I didn’t come away from The Cellist of Sarajevo with an understanding of the conflict at its heart. I didn’t get a sense of the politics involved, the history even, of who was good and who was bad. These aren’t details I’d look for in a novel anyway, and Galloway has no desire to deal with them, or with with the perspective of the military commander who says, “I will tell you the reality of Sarajevo. There is us, and there is them. Everyone, and I mean everyone, falls into one of these two groups. I hope you know where you stand.”

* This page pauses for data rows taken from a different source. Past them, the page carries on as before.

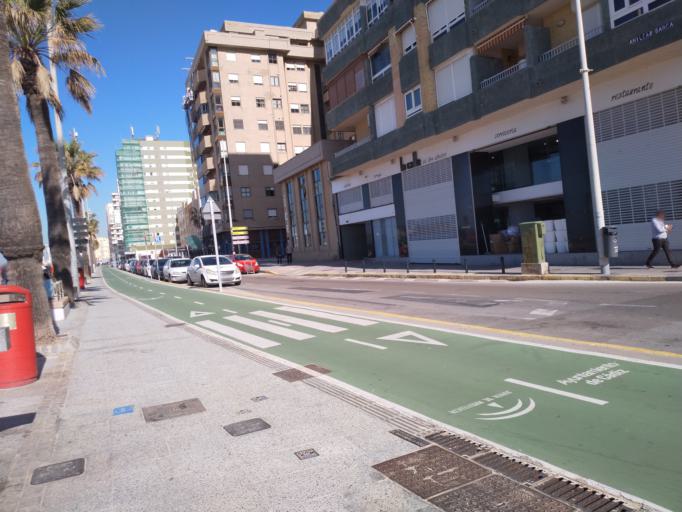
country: ES
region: Andalusia
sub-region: Provincia de Cadiz
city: Cadiz
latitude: 36.5076
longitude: -6.2795
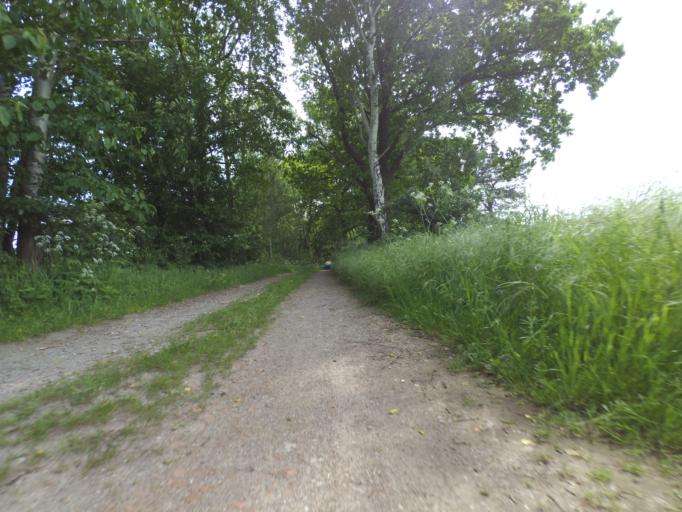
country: DE
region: Lower Saxony
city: Arpke
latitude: 52.3519
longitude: 10.1384
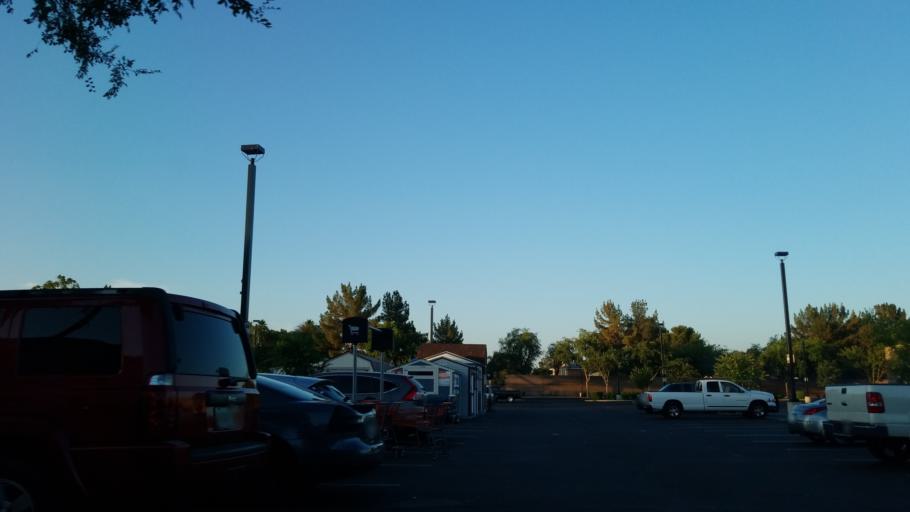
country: US
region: Arizona
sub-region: Maricopa County
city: Glendale
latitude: 33.6123
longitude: -112.1139
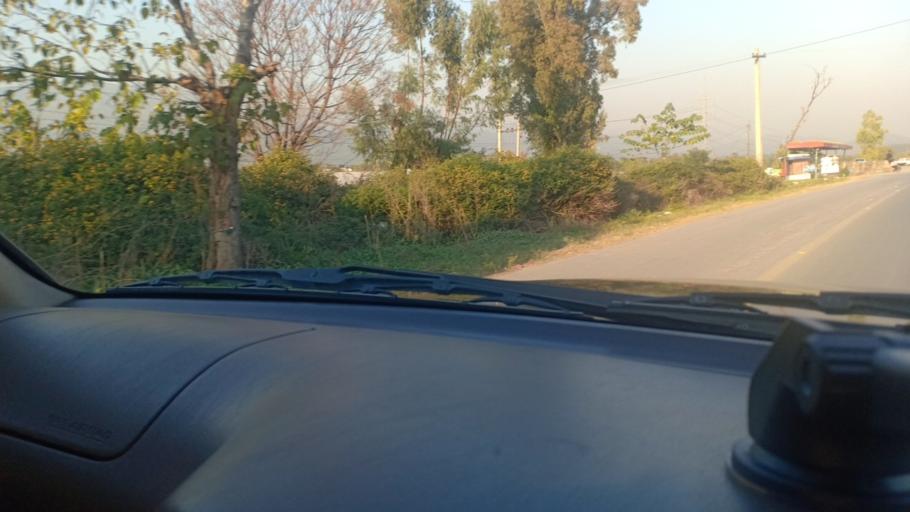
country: PK
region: Islamabad
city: Islamabad
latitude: 33.7290
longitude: 73.1436
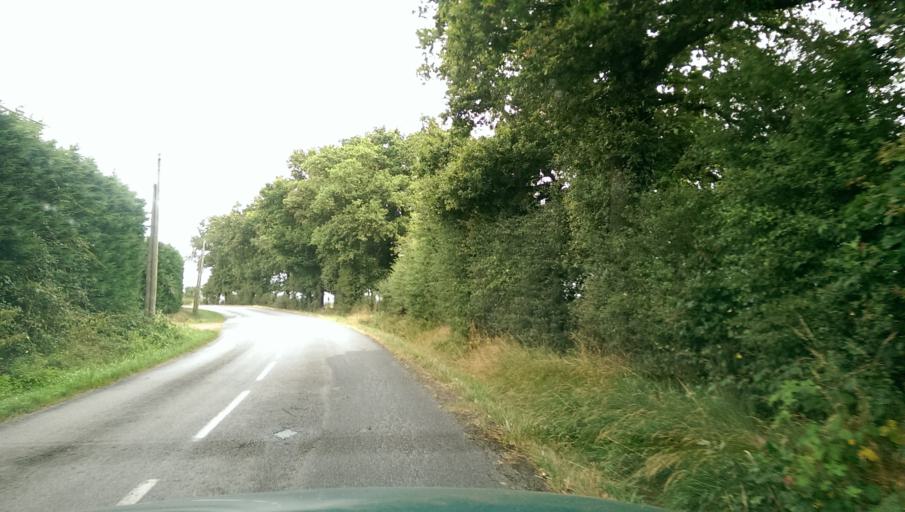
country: FR
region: Pays de la Loire
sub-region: Departement de la Loire-Atlantique
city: Remouille
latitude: 47.0451
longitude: -1.3916
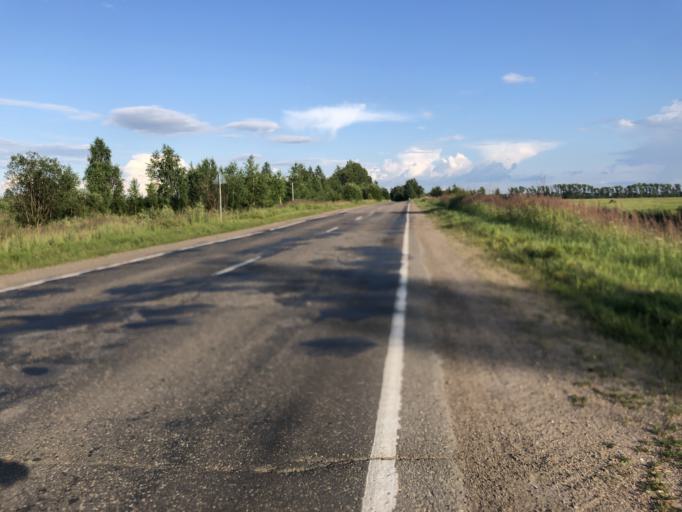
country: RU
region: Tverskaya
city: Rzhev
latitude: 56.2779
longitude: 34.2365
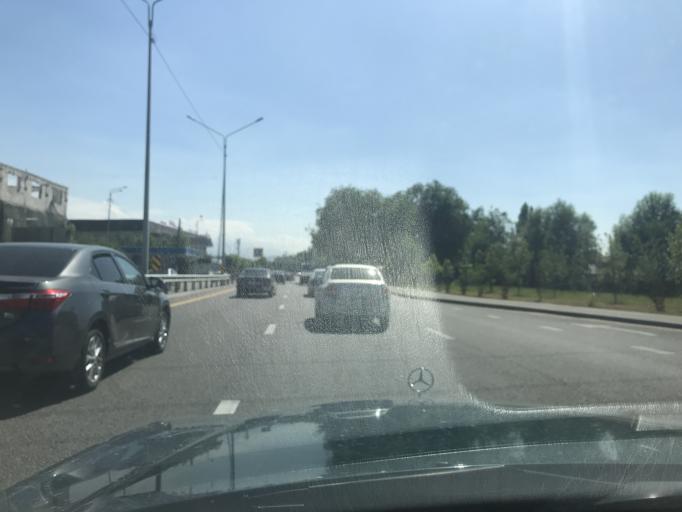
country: KZ
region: Almaty Qalasy
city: Almaty
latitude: 43.2924
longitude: 76.9931
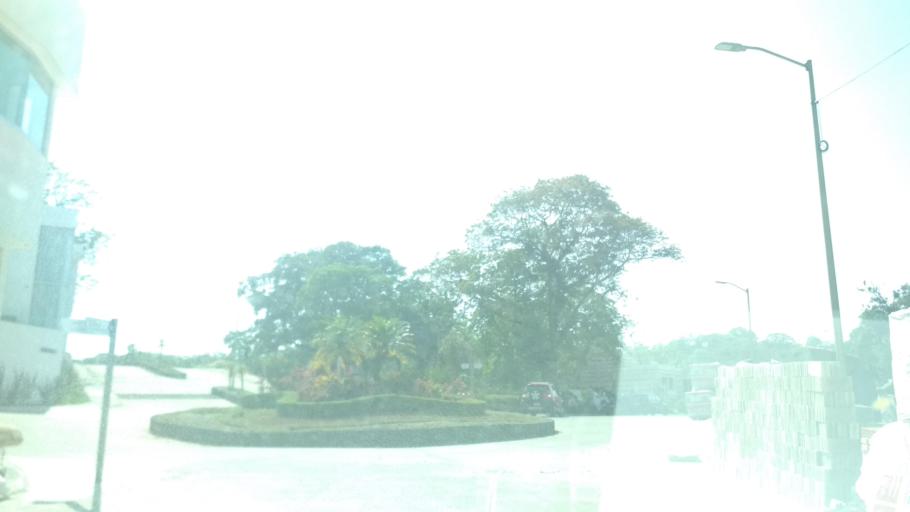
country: MX
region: Veracruz
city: El Castillo
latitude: 19.5287
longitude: -96.8654
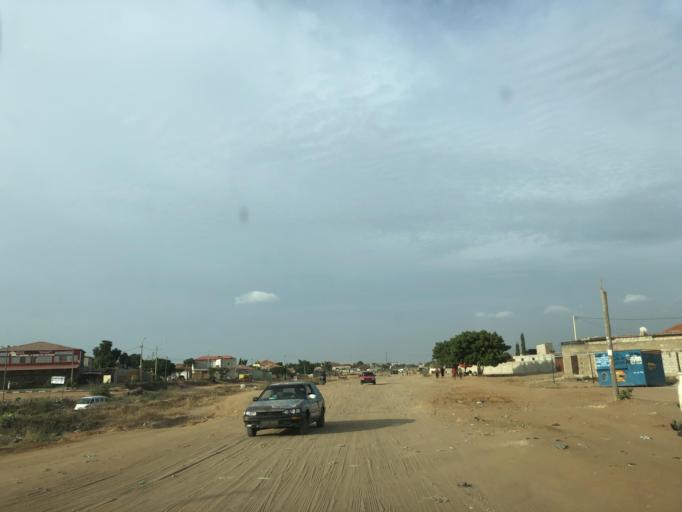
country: AO
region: Luanda
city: Luanda
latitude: -8.9225
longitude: 13.3074
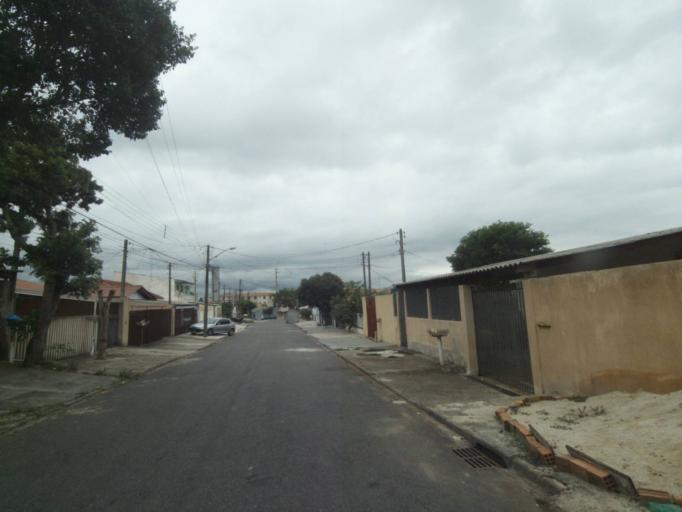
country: BR
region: Parana
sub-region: Sao Jose Dos Pinhais
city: Sao Jose dos Pinhais
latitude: -25.5471
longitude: -49.2653
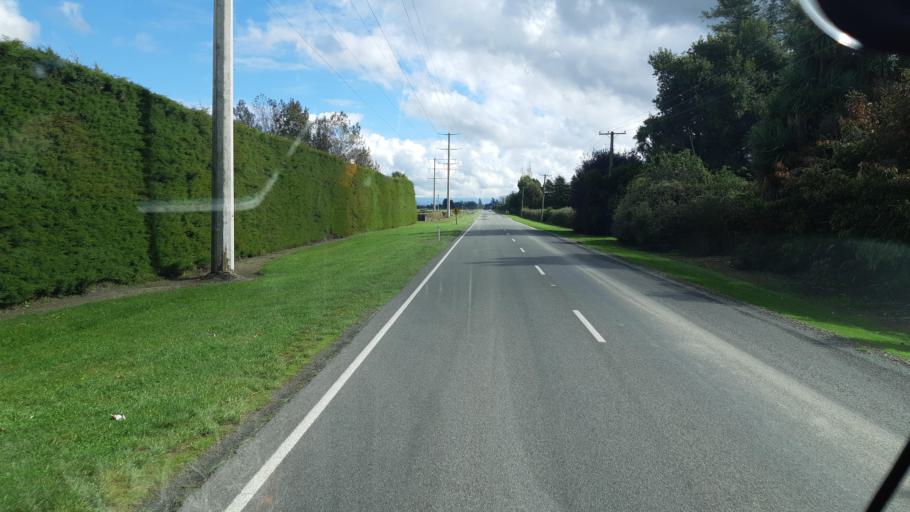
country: NZ
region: Canterbury
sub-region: Selwyn District
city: Darfield
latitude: -43.4736
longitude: 172.2618
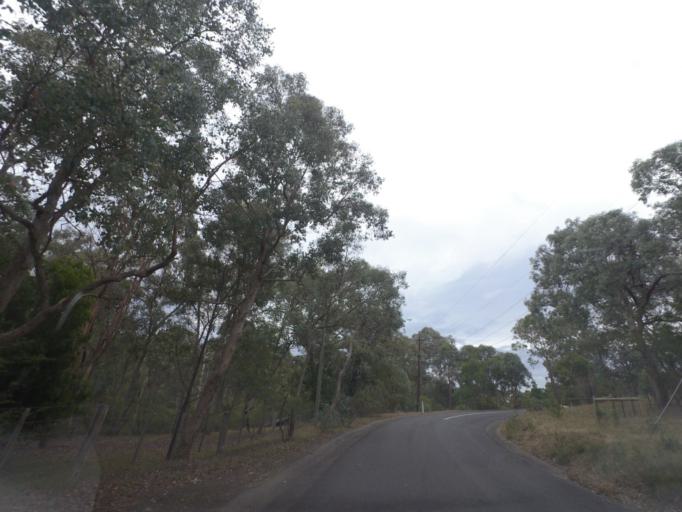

But as readers we aren’t told where any of the characters stand, and that we can’t even tell makes clear Galloway’s point– that such distinctions are meaningless. People are people, and the reality of their lives in a war zone is remarkable for reasons beyond which side their affinities lie. The quotidian details are what we take away here, and they’re powerful in their general nature– that these are the kind of lives being lived each day in places all over the world. The struggle of a man to cross the city and fetch water for his family, another man who has sent his family to safety and is attempting to get to work, the task given to a sniper called Arrow. She is to protect the cellist who has been playing the same adagio every day in honour of the 22 people killed below his window, hit by shelling while standing in a lineup for bread.

The stories of these people, of these individual lives, are what fiction is made for. To quietly and without great sensation (for this is daily life after all) demonstrate what such days and lives are like, the implications of living under terror– to cross a street where you know that snipers are aimed, and whether or not you’re hit, they’ve got a hold on you. Even when nothing happens, characters are seized by the knowledge that an explosion is always imminent. Such details as that all the women have grey hair now, because no more do they have access to dye, or what it is to see an overweight person, what that means when resources are so limited for everyone.

This novel is also the story of the streets, the story of a city ravaged by war and rendered unrecognizable. How the characters reconstruct the city in their memories, these places they’ve always known. The devastation obliterates lives, but not the lives of those still living, and it becomes these citizens’ struggle to resist losing their humanity. Galloway shows the magnitude of this struggle, but also the power retained by those who succeed. That civilization is everywhere and forever always a work in progress.